▶ SUPPLIED MATERIAL
+===+

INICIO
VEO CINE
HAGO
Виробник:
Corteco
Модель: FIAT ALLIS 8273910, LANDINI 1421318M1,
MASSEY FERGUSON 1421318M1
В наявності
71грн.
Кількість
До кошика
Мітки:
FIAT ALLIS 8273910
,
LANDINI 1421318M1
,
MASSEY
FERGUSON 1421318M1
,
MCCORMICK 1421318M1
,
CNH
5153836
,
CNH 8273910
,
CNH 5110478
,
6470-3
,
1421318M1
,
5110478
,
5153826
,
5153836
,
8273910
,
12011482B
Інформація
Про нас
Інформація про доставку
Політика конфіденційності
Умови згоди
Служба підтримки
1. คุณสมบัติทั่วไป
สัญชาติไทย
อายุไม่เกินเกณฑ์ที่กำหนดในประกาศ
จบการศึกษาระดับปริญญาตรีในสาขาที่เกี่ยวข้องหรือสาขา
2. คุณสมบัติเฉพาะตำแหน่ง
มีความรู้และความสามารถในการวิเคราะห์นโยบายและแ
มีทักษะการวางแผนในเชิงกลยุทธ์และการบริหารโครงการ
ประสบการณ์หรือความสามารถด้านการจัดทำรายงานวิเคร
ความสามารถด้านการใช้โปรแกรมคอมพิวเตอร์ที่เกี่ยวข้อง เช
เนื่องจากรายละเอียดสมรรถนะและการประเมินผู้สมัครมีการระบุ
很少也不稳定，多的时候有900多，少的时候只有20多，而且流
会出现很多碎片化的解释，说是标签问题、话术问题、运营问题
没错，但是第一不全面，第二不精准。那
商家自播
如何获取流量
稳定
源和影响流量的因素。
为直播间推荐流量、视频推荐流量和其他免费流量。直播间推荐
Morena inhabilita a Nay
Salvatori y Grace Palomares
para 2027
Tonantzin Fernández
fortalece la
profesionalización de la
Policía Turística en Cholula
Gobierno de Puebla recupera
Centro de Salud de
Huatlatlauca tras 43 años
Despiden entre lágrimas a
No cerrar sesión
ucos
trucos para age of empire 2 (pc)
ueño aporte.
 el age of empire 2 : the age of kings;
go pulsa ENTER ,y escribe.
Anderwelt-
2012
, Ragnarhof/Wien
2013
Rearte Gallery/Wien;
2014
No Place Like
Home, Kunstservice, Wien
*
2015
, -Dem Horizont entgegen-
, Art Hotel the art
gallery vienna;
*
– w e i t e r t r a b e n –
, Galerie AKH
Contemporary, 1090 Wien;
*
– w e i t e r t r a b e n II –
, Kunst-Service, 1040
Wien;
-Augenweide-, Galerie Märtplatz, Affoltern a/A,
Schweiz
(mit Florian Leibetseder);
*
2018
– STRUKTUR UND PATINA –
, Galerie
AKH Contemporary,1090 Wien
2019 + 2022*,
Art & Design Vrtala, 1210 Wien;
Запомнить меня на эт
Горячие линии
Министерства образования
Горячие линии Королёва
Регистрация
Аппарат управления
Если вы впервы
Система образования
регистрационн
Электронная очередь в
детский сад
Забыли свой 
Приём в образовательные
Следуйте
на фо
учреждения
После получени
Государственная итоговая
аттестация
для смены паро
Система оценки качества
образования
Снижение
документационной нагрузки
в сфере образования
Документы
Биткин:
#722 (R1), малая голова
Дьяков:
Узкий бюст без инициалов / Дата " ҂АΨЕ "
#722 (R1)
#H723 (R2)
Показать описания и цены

+===+

▶ TASK GOAL
Please reproduce every line of the data above, character for character and in the same order, leaving nothing out.

▶ OUTPUT BELOW
INICIO
VEO CINE
HAGO
Виробник:
Corteco
Модель: FIAT ALLIS 8273910, LANDINI 1421318M1,
MASSEY FERGUSON 1421318M1
В наявності
71грн.
Кількість
До кошика
Мітки:
FIAT ALLIS 8273910
,
LANDINI 1421318M1
,
MASSEY
FERGUSON 1421318M1
,
MCCORMICK 1421318M1
,
CNH
5153836
,
CNH 8273910
,
CNH 5110478
,
6470-3
,
1421318M1
,
5110478
,
5153826
,
5153836
,
8273910
,
12011482B
Інформація
Про нас
Інформація про доставку
Політика конфіденційності
Умови згоди
Служба підтримки
1. คุณสมบัติทั่วไป
สัญชาติไทย
อายุไม่เกินเกณฑ์ที่กำหนดในประกาศ
จบการศึกษาระดับปริญญาตรีในสาขาที่เกี่ยวข้องหรือสาขา
2. คุณสมบัติเฉพาะตำแหน่ง
มีความรู้และความสามารถในการวิเคราะห์นโยบายและแ
มีทักษะการวางแผนในเชิงกลยุทธ์และการบริหารโครงการ
ประสบการณ์หรือความสามารถด้านการจัดทำรายงานวิเคร
ความสามารถด้านการใช้โปรแกรมคอมพิวเตอร์ที่เกี่ยวข้อง เช
เนื่องจากรายละเอียดสมรรถนะและการประเมินผู้สมัครมีการระบุ
很少也不稳定，多的时候有900多，少的时候只有20多，而且流
会出现很多碎片化的解释，说是标签问题、话术问题、运营问题
没错，但是第一不全面，第二不精准。那
商家自播
如何获取流量
稳定
源和影响流量的因素。
为直播间推荐流量、视频推荐流量和其他免费流量。直播间推荐
Morena inhabilita a Nay
Salvatori y Grace Palomares
para 2027
Tonantzin Fernández
fortalece la
profesionalización de la
Policía Turística en Cholula
Gobierno de Puebla recupera
Centro de Salud de
Huatlatlauca tras 43 años
Despiden entre lágrimas a
No cerrar sesión
ucos
trucos para age of empire 2 (pc)
ueño aporte.
 el age of empire 2 : the age of kings;
go pulsa ENTER ,y escribe.
Anderwelt-
2012
, Ragnarhof/Wien
2013
Rearte Gallery/Wien;
2014
No Place Like
Home, Kunstservice, Wien
*
2015
, -Dem Horizont entgegen-
, Art Hotel the art
gallery vienna;
*
– w e i t e r t r a b e n –
, Galerie AKH
Contemporary, 1090 Wien;
*
– w e i t e r t r a b e n II –
, Kunst-Service, 1040
Wien;
-Augenweide-, Galerie Märtplatz, Affoltern a/A,
Schweiz
(mit Florian Leibetseder);
*
2018
– STRUKTUR UND PATINA –
, Galerie
AKH Contemporary,1090 Wien
2019 + 2022*,
Art & Design Vrtala, 1210 Wien;
Запомнить меня на эт
Горячие линии
Министерства образования
Горячие линии Королёва
Регистрация
Аппарат управления
Если вы впервы
Система образования
регистрационн
Электронная очередь в
детский сад
Забыли свой 
Приём в образовательные
Следуйте
на фо
учреждения
После получени
Государственная итоговая
аттестация
для смены паро
Система оценки качества
образования
Снижение
документационной нагрузки
в сфере образования
Документы
Биткин:
#722 (R1), малая голова
Дьяков:
Узкий бюст без инициалов / Дата " ҂АΨЕ "
#722 (R1)
#H723 (R2)
Показать описания и цены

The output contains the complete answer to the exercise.